Parasitic plants make connections with other plants’ stems, reaping the benefits of their hosts’ water and nutrient supplies. Nucleic acids, proteins, and metabolites can also be passed through these connections, made by a specialized organ of the parasite called a haustorium. Jim Westwood of Virginia Tech and his colleagues had previously found that tens of different messenger RNAs (mRNAs) from a host tomato plant can move to the parasitic plant, Cuscuta pentagona.
But the extent of the shuffling of RNAs from host to parasite has not been fully appreciated. In a study published today (August 14) in Science, Westwood’s team shows that thousands of different mRNAs are exchanged from Cuscuta to two of its hosts—the widely studied tomato plant and Arabidopsis thaliana—and vice versa. This is the first example of such a large, two-way transfer of mRNAs between different species.
“The high volume of transcripts being exchanged is surprising,” Consuelo De Moraes, a plant biologist and ecologist at the Swiss Federal Institute of Technology in Zurich who was not involved in the work, told The Scientist in an e-mail. “The movement and functions of mobile RNAs in plants is a relatively new and exciting topic in plant biology with a lot of exciting ‘what ifs’ to be explored. This paper extends the frontiers of possibilities to plant-plant interactions.”
“We’ve known for a while that parasitic plants take up a lot of nutrients, [and macromolecules] from host plants but what this paper shows is the real extent to which this happens. Upwards of one percent of the RNA transcripts in the parasite are from the host and vice versa and that is really dramatic,” said John Yoder who studies plant communication at the University of California, Davis, and was not involved with the study.
Westwood and colleagues collected the tissue that physically connected Cuscuta to either of its two hosts, as well as unattached Cuscuta tissue, sequencing the transcriptomes of these samples. They used a bioinformatics approach to distinguish the RNAs of Cuscuta from those of either Arabidopsis or the tomato plant, taking advantage of the fully sequenced genomes of both host species.
The parasitic plant tissue contained approximately 1 percent of Arabidopsis RNA, while Arabidopsis tissue had 0.6 percent Cuscuta RNA—evidence of bidirectional movement of mRNAs between the two species. The researchers found evidence of mRNA transfer between Cuscuta and tomato, although to a lesser extent. A total of 45 percent of the genes expressed in Arabidopsis were found within Cuscuta tissue while only 1.6 percent of the tomato’s genes were observed. Many of the RNAs transferred were from highly transcribed genes. While there may have been a slight difference due to better sampling from Arabidopsis, according to Westwood, this could not account for the full disparity of RNA transfer.
RNAs are used for regulating communication between the different tissues within a plant, “like sending a letter through the plant to a specific address,” said Westwood. “We thought there would be a similar spectrum of RNAs used for the parasite-host communication going on through the plants’ vascular systems.
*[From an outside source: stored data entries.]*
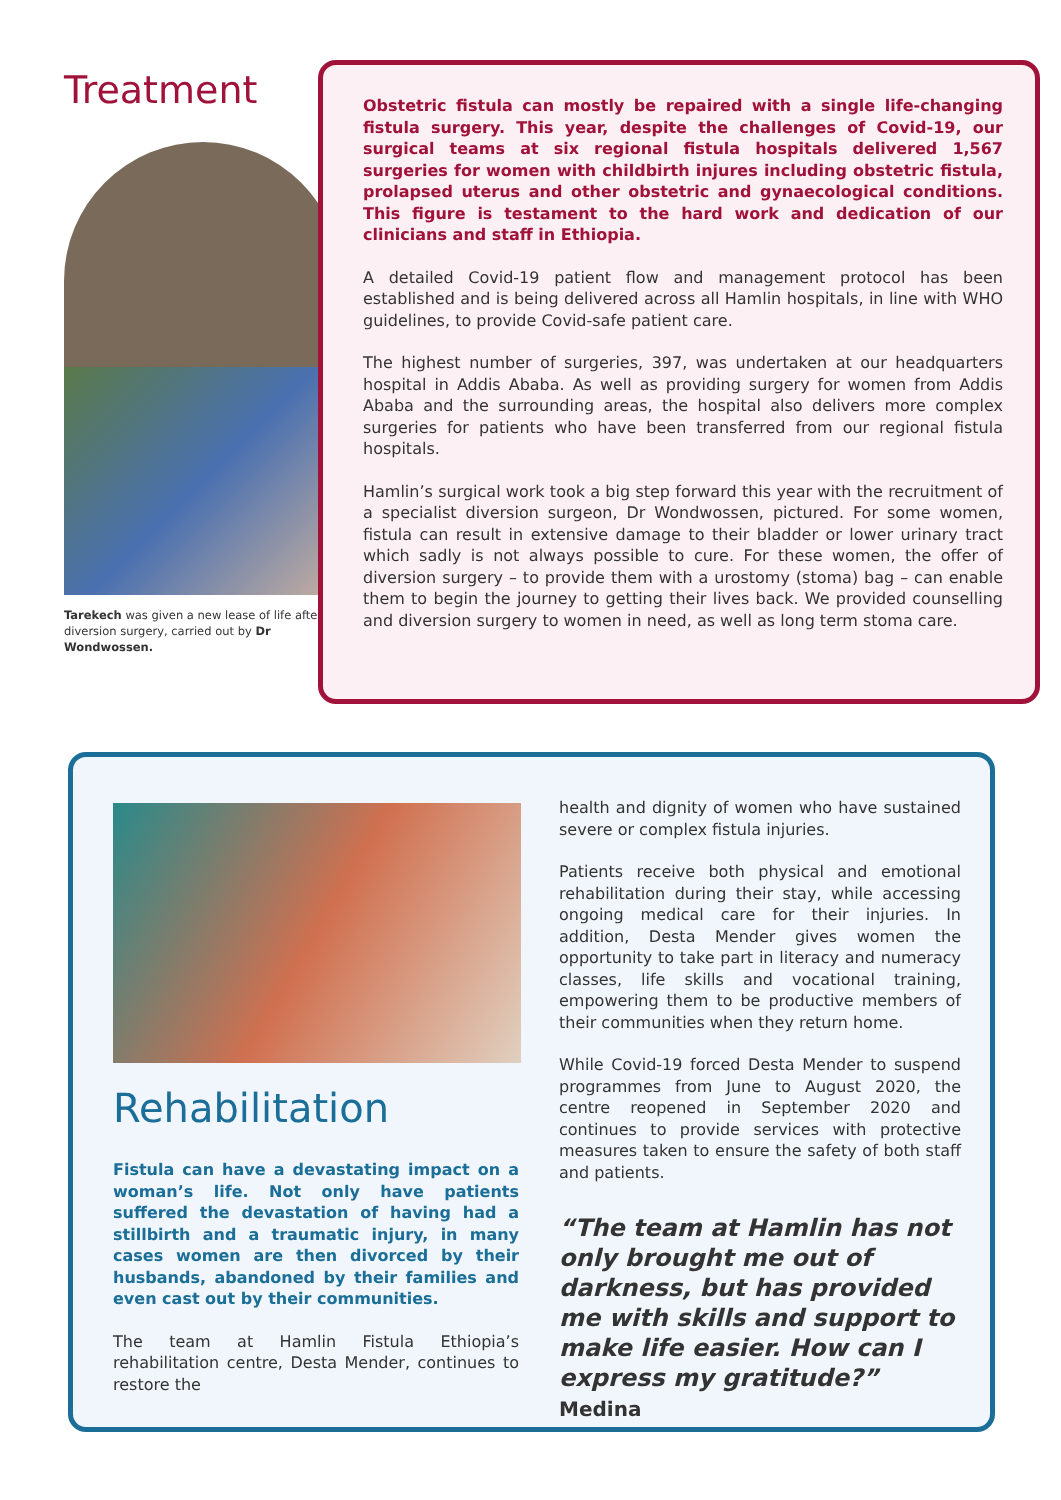Treatment
Tarekech was given a new lease of life after diversion surgery, carried out by Dr Wondwossen.
Obstetric fistula can mostly be repaired with a single life-changing fistula surgery. This year, despite the challenges of Covid-19, our surgical teams at six regional fistula hospitals delivered 1,567 surgeries for women with childbirth injures including obstetric fistula, prolapsed uterus and other obstetric and gynaecological conditions. This figure is testament to the hard work and dedication of our clinicians and staff in Ethiopia.
A detailed Covid-19 patient flow and management protocol has been established and is being delivered across all Hamlin hospitals, in line with WHO guidelines, to provide Covid-safe patient care.
The highest number of surgeries, 397, was undertaken at our headquarters hospital in Addis Ababa. As well as providing surgery for women from Addis Ababa and the surrounding areas, the hospital also delivers more complex surgeries for patients who have been transferred from our regional fistula hospitals.
Hamlin’s surgical work took a big step forward this year with the recruitment of a specialist diversion surgeon, Dr Wondwossen, pictured. For some women, fistula can result in extensive damage to their bladder or lower urinary tract which sadly is not always possible to cure. For these women, the offer of diversion surgery – to provide them with a urostomy (stoma) bag – can enable them to begin the journey to getting their lives back. We provided counselling and diversion surgery to women in need, as well as long term stoma care.
Rehabilitation
Fistula can have a devastating impact on a woman’s life. Not only have patients suffered the devastation of having had a stillbirth and a traumatic injury, in many cases women are then divorced by their husbands, abandoned by their families and even cast out by their communities.
The team at Hamlin Fistula Ethiopia’s rehabilitation centre, Desta Mender, continues to restore the
health and dignity of women who have sustained severe or complex fistula injuries.
Patients receive both physical and emotional rehabilitation during their stay, while accessing ongoing medical care for their injuries. In addition, Desta Mender gives women the opportunity to take part in literacy and numeracy classes, life skills and vocational training, empowering them to be productive members of their communities when they return home.
While Covid-19 forced Desta Mender to suspend programmes from June to August 2020, the centre reopened in September 2020 and continues to provide services with protective measures taken to ensure the safety of both staff and patients.
“The team at Hamlin has not only brought me out of darkness, but has provided me with skills and support to make life easier. How can I express my gratitude?”
Medina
But instead, we found a whole cross section of RNAs suggesting that the parasitic relationship is something quite different from the normal cell-cell plant interaction.”
The team attempted to analyze the functions of the transferred RNAs for patterns, but so far, it’s not clear whether these mobile RNAs serve specific functions in either the host or the parasite. Westwood’s laboratory is now trying to tease out whether there is meaning in the types of RNAs that are transferred and whether there are any proteins or protein-RNA complexes involved in this shuttling. It’s also not clear whether the difference in the exchange rates observed for the two hosts reflects unique connections between each parasite-host pair.
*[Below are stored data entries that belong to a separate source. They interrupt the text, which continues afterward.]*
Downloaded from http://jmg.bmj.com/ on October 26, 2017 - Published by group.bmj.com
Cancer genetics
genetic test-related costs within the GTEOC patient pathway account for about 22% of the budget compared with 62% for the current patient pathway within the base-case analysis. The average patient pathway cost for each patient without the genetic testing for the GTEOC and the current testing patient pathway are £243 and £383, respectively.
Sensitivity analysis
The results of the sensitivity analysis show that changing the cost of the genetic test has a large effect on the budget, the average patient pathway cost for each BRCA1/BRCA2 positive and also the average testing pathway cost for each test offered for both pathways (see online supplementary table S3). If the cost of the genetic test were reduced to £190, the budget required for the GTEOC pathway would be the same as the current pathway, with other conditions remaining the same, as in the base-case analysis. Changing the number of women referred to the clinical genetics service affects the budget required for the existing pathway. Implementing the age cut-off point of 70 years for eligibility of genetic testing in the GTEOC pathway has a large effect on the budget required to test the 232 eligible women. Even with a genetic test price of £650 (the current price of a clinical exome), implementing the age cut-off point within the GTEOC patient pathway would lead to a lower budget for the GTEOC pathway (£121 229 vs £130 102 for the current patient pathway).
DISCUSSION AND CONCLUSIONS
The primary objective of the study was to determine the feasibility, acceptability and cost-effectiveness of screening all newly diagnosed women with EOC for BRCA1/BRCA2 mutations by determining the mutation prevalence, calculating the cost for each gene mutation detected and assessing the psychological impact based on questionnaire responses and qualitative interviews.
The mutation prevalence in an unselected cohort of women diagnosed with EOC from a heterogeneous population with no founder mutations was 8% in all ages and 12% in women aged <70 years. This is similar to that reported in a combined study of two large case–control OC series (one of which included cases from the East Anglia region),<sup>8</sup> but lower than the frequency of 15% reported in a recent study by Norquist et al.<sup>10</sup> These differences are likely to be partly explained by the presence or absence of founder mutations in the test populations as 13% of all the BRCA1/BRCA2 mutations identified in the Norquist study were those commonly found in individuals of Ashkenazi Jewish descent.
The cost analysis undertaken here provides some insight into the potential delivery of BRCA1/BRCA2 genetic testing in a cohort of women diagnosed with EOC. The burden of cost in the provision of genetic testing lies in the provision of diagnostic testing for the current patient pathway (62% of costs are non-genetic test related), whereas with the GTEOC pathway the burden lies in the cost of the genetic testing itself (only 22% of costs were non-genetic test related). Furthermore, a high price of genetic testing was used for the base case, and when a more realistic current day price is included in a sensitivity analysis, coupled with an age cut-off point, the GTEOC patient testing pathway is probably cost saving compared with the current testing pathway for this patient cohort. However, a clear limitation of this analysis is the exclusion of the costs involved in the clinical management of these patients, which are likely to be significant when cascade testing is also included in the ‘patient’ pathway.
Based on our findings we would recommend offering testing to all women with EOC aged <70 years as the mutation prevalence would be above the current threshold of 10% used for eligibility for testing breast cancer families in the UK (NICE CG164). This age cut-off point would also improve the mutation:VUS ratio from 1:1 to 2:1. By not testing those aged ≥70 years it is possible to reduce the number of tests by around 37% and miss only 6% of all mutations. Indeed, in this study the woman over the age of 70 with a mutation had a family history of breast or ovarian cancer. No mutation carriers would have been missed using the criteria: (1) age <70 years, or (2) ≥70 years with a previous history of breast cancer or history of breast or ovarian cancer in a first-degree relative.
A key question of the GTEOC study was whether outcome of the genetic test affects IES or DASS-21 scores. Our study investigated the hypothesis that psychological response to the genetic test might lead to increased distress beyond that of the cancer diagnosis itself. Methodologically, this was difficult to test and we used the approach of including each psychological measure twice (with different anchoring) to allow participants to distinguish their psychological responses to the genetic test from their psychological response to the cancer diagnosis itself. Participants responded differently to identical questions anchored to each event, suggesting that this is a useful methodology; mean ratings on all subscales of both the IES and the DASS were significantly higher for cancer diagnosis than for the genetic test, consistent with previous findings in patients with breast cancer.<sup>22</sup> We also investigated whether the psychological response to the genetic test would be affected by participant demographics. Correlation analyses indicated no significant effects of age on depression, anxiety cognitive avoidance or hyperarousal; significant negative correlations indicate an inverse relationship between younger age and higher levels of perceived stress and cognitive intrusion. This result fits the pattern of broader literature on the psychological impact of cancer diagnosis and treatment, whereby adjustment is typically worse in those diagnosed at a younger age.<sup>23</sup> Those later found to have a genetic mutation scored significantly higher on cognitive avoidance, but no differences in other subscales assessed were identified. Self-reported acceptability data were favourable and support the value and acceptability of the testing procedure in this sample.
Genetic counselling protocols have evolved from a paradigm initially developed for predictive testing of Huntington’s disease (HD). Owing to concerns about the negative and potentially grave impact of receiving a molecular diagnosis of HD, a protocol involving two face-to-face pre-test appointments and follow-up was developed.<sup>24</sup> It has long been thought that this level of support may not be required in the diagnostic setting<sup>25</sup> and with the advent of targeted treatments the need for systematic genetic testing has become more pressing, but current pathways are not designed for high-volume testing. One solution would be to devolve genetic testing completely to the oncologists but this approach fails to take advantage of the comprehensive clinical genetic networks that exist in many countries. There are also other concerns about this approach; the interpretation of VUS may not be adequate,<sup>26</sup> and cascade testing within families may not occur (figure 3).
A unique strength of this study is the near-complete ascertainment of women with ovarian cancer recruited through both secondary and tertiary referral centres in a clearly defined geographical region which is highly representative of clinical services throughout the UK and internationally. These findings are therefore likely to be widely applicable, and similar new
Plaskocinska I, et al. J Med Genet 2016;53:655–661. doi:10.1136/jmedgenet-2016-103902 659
The passive transport of RNAs as the parasite takes up materials from its host is a plausible explanation for the transfer. But, the reverse flow—from the parasitic plant to the host—is harder to explain, wrote Neelima Sinha, who studies genomic adaptations of plants at the University of California, Davis and was not involved in the work, in an e-mail to The Scientist. “The bi-directionality argues for an active, regulated process, and that is very interesting.”
De Moraes agreed. Although bi-directional exchange of solutes has been previously shown, the movement of mRNAs from the parasite to the host during later stages of the infestation is surprising, she said, and implies a meaningful exchange of information.
The bi-directional RNA movement also provides a novel mechanism for horizontal gene transfer and for the transfer of genes between plants, according to Yoder. “This means that the parasite can act as a bridge, facilitating movement of genetic material between unrelated, non-parasitic plants.”
For Yoder, the work is another example of how organisms are not isolated and that even unrelated species commonly exchange genetic information.
According to Westwood, the results also have a practical implication: weed control. Taking advantage of this RNA movement, it could be possible to create a transgenic host plant that expresses a silencing RNA, that, if transferred to the parasite could prevent parasitic growth on important food crops.